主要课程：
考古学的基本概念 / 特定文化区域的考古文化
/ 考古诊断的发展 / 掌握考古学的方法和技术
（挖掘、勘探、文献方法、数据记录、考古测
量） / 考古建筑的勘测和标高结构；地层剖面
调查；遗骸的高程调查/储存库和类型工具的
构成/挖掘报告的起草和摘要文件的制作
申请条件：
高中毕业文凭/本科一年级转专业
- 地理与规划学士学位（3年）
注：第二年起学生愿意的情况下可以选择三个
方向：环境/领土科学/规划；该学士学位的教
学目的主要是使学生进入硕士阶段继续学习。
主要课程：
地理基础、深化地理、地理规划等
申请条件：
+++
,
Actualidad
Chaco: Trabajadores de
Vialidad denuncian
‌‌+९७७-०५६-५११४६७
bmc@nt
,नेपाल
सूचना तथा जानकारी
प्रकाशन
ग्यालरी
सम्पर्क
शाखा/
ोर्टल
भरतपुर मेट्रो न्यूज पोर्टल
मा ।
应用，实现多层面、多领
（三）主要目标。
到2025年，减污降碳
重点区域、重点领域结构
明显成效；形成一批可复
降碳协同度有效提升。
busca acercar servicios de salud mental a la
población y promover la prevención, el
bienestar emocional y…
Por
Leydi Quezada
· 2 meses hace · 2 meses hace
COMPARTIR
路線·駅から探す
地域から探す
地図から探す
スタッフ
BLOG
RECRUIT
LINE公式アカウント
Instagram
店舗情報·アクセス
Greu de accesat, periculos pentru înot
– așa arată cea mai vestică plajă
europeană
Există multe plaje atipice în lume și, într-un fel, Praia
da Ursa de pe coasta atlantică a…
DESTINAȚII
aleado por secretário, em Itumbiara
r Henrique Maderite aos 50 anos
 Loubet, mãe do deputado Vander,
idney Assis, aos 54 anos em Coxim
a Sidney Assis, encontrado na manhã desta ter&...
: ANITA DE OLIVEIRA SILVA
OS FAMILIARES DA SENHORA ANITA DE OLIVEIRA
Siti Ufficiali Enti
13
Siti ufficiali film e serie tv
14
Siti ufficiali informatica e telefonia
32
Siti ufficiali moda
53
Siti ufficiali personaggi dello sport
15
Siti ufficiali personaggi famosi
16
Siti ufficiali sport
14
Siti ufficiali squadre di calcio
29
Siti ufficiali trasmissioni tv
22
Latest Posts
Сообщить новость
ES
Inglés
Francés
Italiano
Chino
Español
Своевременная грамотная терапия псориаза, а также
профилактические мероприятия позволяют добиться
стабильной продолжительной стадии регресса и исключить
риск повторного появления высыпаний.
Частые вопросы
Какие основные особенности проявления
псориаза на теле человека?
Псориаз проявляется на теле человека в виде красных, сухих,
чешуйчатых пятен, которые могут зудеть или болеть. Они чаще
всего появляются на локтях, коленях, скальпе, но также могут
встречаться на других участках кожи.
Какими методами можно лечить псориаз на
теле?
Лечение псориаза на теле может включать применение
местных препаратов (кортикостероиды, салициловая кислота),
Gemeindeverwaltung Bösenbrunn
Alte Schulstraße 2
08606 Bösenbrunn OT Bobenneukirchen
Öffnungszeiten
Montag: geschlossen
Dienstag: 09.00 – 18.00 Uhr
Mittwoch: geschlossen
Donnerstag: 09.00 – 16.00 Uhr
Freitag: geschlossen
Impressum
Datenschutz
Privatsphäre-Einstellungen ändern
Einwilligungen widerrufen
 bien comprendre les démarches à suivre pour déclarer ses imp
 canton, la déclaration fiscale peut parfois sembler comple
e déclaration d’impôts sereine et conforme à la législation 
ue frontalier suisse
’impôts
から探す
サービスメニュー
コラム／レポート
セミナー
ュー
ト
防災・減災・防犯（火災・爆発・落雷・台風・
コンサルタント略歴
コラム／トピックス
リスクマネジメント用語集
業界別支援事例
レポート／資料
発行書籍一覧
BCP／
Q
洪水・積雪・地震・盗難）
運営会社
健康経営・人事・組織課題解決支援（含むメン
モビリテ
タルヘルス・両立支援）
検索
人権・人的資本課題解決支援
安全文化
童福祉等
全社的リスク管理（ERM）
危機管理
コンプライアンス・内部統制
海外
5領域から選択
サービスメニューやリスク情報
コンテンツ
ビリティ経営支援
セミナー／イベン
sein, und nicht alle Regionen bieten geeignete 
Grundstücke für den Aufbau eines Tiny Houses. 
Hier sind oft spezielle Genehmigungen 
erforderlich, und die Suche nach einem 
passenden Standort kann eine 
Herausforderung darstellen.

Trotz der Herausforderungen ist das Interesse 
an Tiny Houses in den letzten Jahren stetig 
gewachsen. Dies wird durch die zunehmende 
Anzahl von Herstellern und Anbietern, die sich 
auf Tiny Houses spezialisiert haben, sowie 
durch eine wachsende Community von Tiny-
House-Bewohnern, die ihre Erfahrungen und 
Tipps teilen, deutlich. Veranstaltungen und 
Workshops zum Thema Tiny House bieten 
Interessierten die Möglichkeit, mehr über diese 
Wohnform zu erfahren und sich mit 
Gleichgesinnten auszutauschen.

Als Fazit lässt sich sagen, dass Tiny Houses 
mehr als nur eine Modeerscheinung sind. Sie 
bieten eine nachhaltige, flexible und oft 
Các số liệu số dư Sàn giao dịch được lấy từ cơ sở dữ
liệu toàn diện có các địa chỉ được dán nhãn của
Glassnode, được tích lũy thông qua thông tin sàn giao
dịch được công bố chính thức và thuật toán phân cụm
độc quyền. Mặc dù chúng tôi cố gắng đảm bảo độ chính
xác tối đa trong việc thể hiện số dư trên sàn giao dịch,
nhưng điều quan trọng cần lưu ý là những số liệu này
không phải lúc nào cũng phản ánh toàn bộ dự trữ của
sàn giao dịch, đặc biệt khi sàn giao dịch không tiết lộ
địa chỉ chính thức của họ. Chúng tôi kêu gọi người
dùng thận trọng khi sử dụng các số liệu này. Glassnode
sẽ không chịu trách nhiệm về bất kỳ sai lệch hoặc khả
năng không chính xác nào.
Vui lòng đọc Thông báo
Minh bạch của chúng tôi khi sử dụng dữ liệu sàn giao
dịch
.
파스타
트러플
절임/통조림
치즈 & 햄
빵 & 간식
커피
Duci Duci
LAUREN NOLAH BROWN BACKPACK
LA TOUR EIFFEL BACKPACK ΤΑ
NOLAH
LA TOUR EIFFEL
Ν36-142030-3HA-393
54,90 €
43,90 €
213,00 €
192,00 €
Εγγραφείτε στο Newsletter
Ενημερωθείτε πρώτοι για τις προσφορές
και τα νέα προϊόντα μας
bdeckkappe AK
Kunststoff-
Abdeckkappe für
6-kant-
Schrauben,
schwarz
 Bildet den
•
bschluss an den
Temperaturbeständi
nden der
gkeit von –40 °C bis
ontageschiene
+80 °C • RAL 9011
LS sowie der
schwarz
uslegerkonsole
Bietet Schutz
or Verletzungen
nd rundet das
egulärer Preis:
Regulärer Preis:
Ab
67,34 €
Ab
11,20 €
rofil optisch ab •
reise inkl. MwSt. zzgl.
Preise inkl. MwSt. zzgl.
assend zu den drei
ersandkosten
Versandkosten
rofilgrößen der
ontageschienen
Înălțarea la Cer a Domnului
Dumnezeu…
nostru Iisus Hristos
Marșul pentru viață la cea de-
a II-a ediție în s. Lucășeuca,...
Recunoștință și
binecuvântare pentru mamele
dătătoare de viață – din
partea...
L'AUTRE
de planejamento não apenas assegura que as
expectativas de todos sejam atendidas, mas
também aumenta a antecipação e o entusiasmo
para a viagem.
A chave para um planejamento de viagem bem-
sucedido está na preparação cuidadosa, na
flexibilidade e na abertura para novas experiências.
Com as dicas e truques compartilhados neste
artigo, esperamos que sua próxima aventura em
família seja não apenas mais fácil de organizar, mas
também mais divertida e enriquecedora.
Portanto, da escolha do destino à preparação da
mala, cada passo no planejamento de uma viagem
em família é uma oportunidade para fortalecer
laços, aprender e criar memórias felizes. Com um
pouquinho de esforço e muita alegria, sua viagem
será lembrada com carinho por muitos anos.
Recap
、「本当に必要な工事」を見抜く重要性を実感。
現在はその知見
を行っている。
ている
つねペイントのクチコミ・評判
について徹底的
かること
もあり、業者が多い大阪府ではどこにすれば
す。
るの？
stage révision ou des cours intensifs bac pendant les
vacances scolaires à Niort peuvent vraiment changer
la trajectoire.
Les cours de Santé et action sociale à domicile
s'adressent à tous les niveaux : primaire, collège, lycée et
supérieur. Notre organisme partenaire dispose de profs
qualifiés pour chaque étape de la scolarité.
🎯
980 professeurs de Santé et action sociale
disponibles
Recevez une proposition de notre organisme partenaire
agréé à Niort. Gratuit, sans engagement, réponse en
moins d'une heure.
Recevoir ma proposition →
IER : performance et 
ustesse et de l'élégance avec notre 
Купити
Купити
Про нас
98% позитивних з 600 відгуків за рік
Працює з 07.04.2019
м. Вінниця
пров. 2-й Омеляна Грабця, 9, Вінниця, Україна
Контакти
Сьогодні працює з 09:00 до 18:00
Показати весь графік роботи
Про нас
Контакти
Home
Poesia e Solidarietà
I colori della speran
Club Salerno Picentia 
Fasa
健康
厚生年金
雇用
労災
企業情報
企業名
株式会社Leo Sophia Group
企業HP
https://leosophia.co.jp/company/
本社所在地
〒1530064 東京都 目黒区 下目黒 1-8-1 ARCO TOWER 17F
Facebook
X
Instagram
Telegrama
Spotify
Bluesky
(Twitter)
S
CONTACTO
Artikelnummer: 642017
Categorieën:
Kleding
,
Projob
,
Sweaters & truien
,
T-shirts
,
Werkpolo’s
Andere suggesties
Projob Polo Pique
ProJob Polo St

···

Every line from the line containing "Какие основные особенности проявления" through the line containing "Gemeindeverwaltung Bösenbrunn" in the records above must be retyped exactly. Leave out the rest.

§ OUTPUT OF THE TASK
Какие основные особенности проявления
псориаза на теле человека?
Псориаз проявляется на теле человека в виде красных, сухих,
чешуйчатых пятен, которые могут зудеть или болеть. Они чаще
всего появляются на локтях, коленях, скальпе, но также могут
встречаться на других участках кожи.
Какими методами можно лечить псориаз на
теле?
Лечение псориаза на теле может включать применение
местных препаратов (кортикостероиды, салициловая кислота),
Gemeindeverwaltung Bösenbrunn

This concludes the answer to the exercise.